Remember, though, that we haven’t been using magnetic tape as a mainstream storage medium for databases for some time now, but the idioms are still ingrained. The “classic” web has been around for a scant 20 years, and is still evolving. Mobile apps, as introduced by the iPhone, are only 3 years old

The mobile web’s parents are a teen and a toddler. Is it any wonder that it hasn’t found its own feet yet? Right now, it’s an ugly duckling inside a cocoon. Some onlookers may expect to see it emerge as a swan or a butterfly, but I’m betting on something much more interesting and strange.


One Reply to “Mobile web ancestry”

  1. It’s a good article and the comparison with mobile web ancestry is interesting, but it feels like both are missing a step.

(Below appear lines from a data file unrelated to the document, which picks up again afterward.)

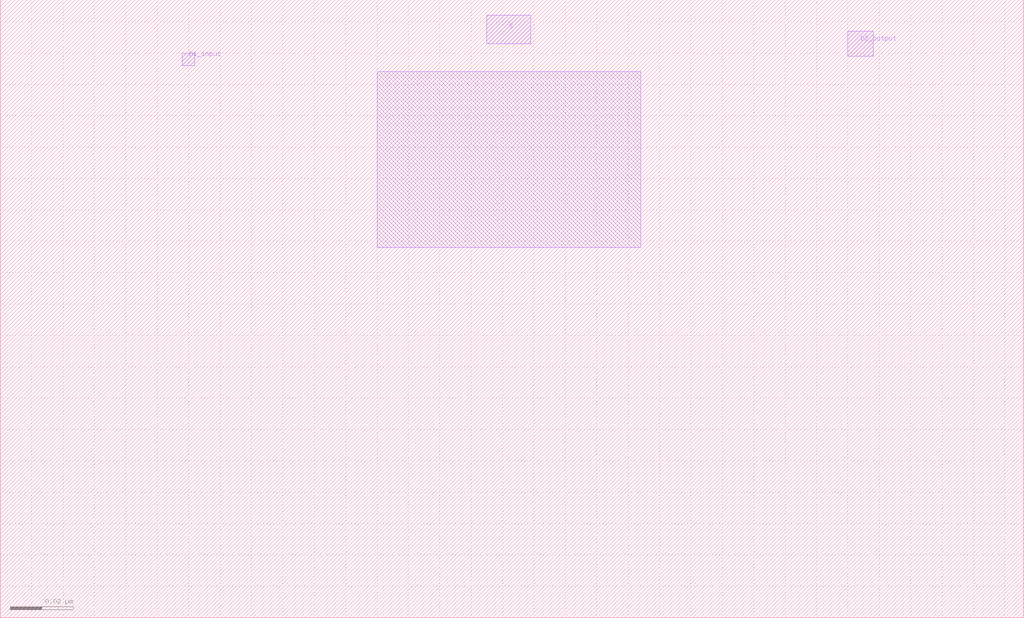
<source format=lef>
VERSION 5.7 ;
BUSBITCHARS "[]" ;
DIVIDERCHAR "/" ;

PROPERTYDEFINITIONS
  MACRO function STRING ;
  MACRO _pcCompiledCounter INTEGER ;
  MACRO viewSubType STRING ;
END PROPERTYDEFINITIONS

MACRO current_mirror_nmos
  ORIGIN 0 0 ;
  FOREIGN current_mirror_nmos 0 0 ;
  SIZE 0.326 BY 0.197 ;
  PIN D2_output
    DIRECTION INOUT ;
    USE SIGNAL ;
    PORT
      LAYER M1 ;
        RECT 0.2695 0.1785 0.2775 0.187 ;
    END
  END D2_output
  PIN S
    DIRECTION INOUT ;
    USE SIGNAL ;
    PORT
      LAYER M1 ;
        RECT 0.155 0.1825 0.1685 0.192 ;
    END
  END S
  PIN D1_input
    DIRECTION INOUT ;
    USE SIGNAL ;
    PORT
      LAYER M1 ;
        RECT 0.0575 0.176 0.0615 0.18 ;
    END
  END D1_input
  OBS
    LAYER M1 ;
      RECT 0.12 0.118 0.204 0.174 ;
  END
  PROPERTY function "transistor" ;
  PROPERTY _pcCompiledCounter 846 ;
  PROPERTY viewSubType "maskLayoutParamCell" ;
END current_mirror_nmos

END LIBRARY

</source>
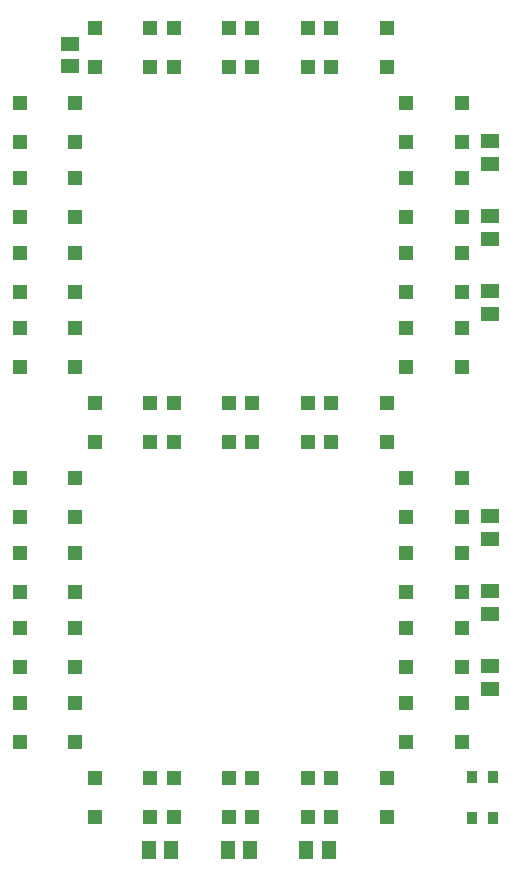
<source format=gtp>
G75*
%MOIN*%
%OFA0B0*%
%FSLAX25Y25*%
%IPPOS*%
%LPD*%
%AMOC8*
5,1,8,0,0,1.08239X$1,22.5*
%
%ADD10R,0.05118X0.04724*%
%ADD11R,0.05906X0.05118*%
%ADD12R,0.05118X0.05906*%
%ADD13R,0.03346X0.03937*%
D10*
X0031098Y0065104D03*
X0031098Y0078096D03*
X0031098Y0090104D03*
X0031098Y0103096D03*
X0031098Y0115104D03*
X0031098Y0128096D03*
X0031098Y0140104D03*
X0031098Y0153096D03*
X0049602Y0153096D03*
X0049602Y0140104D03*
X0049602Y0128096D03*
X0049602Y0115104D03*
X0049602Y0103096D03*
X0049602Y0090104D03*
X0049602Y0078096D03*
X0049602Y0065104D03*
X0056098Y0053096D03*
X0056098Y0040104D03*
X0074602Y0040104D03*
X0082348Y0040104D03*
X0082348Y0053096D03*
X0074602Y0053096D03*
X0100852Y0053096D03*
X0108598Y0053096D03*
X0108598Y0040104D03*
X0100852Y0040104D03*
X0127102Y0040104D03*
X0127102Y0053096D03*
X0134848Y0053096D03*
X0134848Y0040104D03*
X0153352Y0040104D03*
X0153352Y0053096D03*
X0159848Y0065104D03*
X0159848Y0078096D03*
X0159848Y0090104D03*
X0159848Y0103096D03*
X0159848Y0115104D03*
X0159848Y0128096D03*
X0159848Y0140104D03*
X0159848Y0153096D03*
X0153352Y0165104D03*
X0153352Y0178096D03*
X0159848Y0190104D03*
X0159848Y0203096D03*
X0159848Y0215104D03*
X0159848Y0228096D03*
X0159848Y0240104D03*
X0159848Y0253096D03*
X0159848Y0265104D03*
X0159848Y0278096D03*
X0153452Y0290104D03*
X0153452Y0303096D03*
X0134948Y0303096D03*
X0134948Y0290104D03*
X0127102Y0290104D03*
X0127102Y0303096D03*
X0108598Y0303096D03*
X0100852Y0303096D03*
X0100852Y0290104D03*
X0108598Y0290104D03*
X0082348Y0290104D03*
X0074602Y0290104D03*
X0074602Y0303096D03*
X0082348Y0303096D03*
X0056098Y0303096D03*
X0056098Y0290104D03*
X0049602Y0278096D03*
X0049602Y0265104D03*
X0049602Y0253096D03*
X0049602Y0240104D03*
X0049602Y0228096D03*
X0049602Y0215104D03*
X0049602Y0203096D03*
X0049602Y0190104D03*
X0056098Y0177996D03*
X0056098Y0165004D03*
X0074602Y0165004D03*
X0082348Y0165204D03*
X0082348Y0178196D03*
X0074602Y0177996D03*
X0100852Y0178196D03*
X0108598Y0178096D03*
X0108598Y0165104D03*
X0100852Y0165204D03*
X0127102Y0165104D03*
X0134848Y0165104D03*
X0134848Y0178096D03*
X0127102Y0178096D03*
X0178352Y0190104D03*
X0178352Y0203096D03*
X0178352Y0215104D03*
X0178352Y0228096D03*
X0178352Y0240104D03*
X0178352Y0253096D03*
X0178352Y0265104D03*
X0178352Y0278096D03*
X0178352Y0153096D03*
X0178352Y0140104D03*
X0178352Y0128096D03*
X0178352Y0115104D03*
X0178352Y0103096D03*
X0178352Y0090104D03*
X0178352Y0078096D03*
X0178352Y0065104D03*
X0031098Y0190104D03*
X0031098Y0203096D03*
X0031098Y0215104D03*
X0031098Y0228096D03*
X0031098Y0240104D03*
X0031098Y0253096D03*
X0031098Y0265104D03*
X0031098Y0278096D03*
D11*
X0047850Y0290360D03*
X0047850Y0297840D03*
X0187850Y0265340D03*
X0187850Y0257860D03*
X0187850Y0240340D03*
X0187850Y0232860D03*
X0187850Y0215340D03*
X0187850Y0207860D03*
X0187850Y0140340D03*
X0187850Y0132860D03*
X0187850Y0115340D03*
X0187850Y0107860D03*
X0187850Y0090340D03*
X0187850Y0082860D03*
D12*
X0134090Y0029100D03*
X0126610Y0029100D03*
X0107840Y0029100D03*
X0100360Y0029100D03*
X0081590Y0029100D03*
X0074110Y0029100D03*
D13*
X0181905Y0039710D03*
X0188795Y0039710D03*
X0188795Y0053490D03*
X0181905Y0053490D03*
M02*

</source>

    Sequential processing in SQL is also influenced by hierarchical databases like IMS, which were built to work well with sequential storage media, so the link is one step removed. IMS and other hierarchical approaches are now (mainly) redundant, and look likely in the long term to have had a fairly short lifespan, with SQL being effectively universal (although that’s now changing with MapReduce, NoSQL and other approaches).

    Similarly mobile web apps are influenced by the limitations of the mobile devices, but that limitation is rapidly disappearing as devices gain power and more importantly screen real estate. Anyone remember WAP? Long term I wonder if the distinction between mobile and “full feature” sites or apps will disappear, with users expecting a design that resizes well but is effectively the same in both cases.

    So should we expect “Universal Web”, works everywhere on any device, or will we continue to see a distinction?